For Acta Palaeontological Polonica, this was not entirely resolved, and two lines of fragmented entries were removed prior to subsequent analysis.
Using Visdat R package to visually inspect the data, we were able to spot the misaligned rows and block shifted columns. These formatting errors were then fixed in MS-Excel and saved again in CSV format with UTF-8 encoding. Following this, the headers were formatted for user friendliness during analysis and the empty rows and columns were scrubbed off the data using Janitor R package.
Data for PLOS ONE were obtained using the Rplos package in R. The code, resulting data, and Unpaywall query results can all be found here. Note that some of the data here are different to that obtained to Scopus queries.
The next phase is to use the Unpaywall DOI checker on the DOI list for each journal. This provides information such as:
- The Open Access state (true or false)
- Publication date
- Source of evidence for Open Access status
All of the results of these steps are available within this repository.
While Unpaywall checks to see if legitimate versions of articles have been made OA (i.e., via green self-archiving routes), researchers often also often tend to share their articles in non-copyright compliant ways.
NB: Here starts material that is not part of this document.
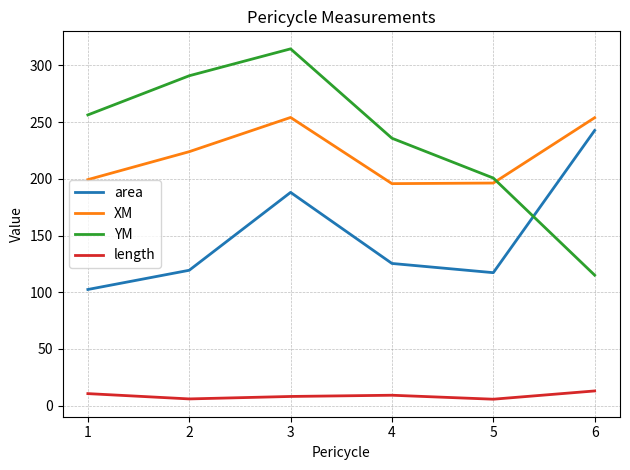

Which series changed the most between 5 and 6?

area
This includes on platforms such as ResearchGate or Academia.edu.
Therefore, data will be cross-checked with Google Scholar, which has this information at an article-level, to see:
- Whether articles are freely available;
- Which versions are available;
- Which services or platforms are most used.
For this, Acta Palaeontological Polonica, Bulletin of Geosciences, PLOS ONE, and Palaeontologica Electronica were all removed prior to analysis, as they are all fully Open Access journals. All others are considered as 'hybrid' journals, and therefore contain a mixture of paywalled and non-paywalled content.
These data will be supplemented by conducting an author survey, built in Google Forms. Suggestions for this survey will be supplemented using an open system through GitHub here.
Corresponding author addresses were obtained from Scopus correspondence address metadata. Here, they were extracted simply by setting : as the delimiter to separate the emails from the rest of the address, and added as a new column. Much of the email data were incomplete, and therefore required manual checks of the relevant literature to acquire.
The following aspects will be looked at, where applicable.
- Open Access status
- Article Processing Charge
- If a self-archived version is available
- Article license
- Code availabaility and license
- Data availabilty and license
- Whether a new taxon was named
- Whether new taxa have relevant PIDs (e.g., via ZooBank)
- Whether specimens analysed are archived in a public reposiitory/museum
- What the copyright status of articles is
Results will be reported anonymously, and available for inspection and reuse.
Wikidata / WikiCite
WikiCite provides a lot of integrated data around scholarly literature, linking research papers with authors, topics, species, and much, much more. All data is CCZero and integrates many online resources. Scholia gives an idea what it can do for paleontology.
The intention is to port this project into the Open Science Framework, and then to paleorXiv as a preprint submission. Whether or not it will be submitted to a peer reviewed journal is unknown for now.
The journal selection choice explicitly excludes some multi-disciplinary Open Access journals such as PeerJ and Scientific Reports, which palaeontologists also frequently publish in.
Palaeontologica Electronica does not provide DOIs for published articles. However, it is a fully Open Access journal, and therefore cross-checking the data with Unpaywall would be redundant in this case.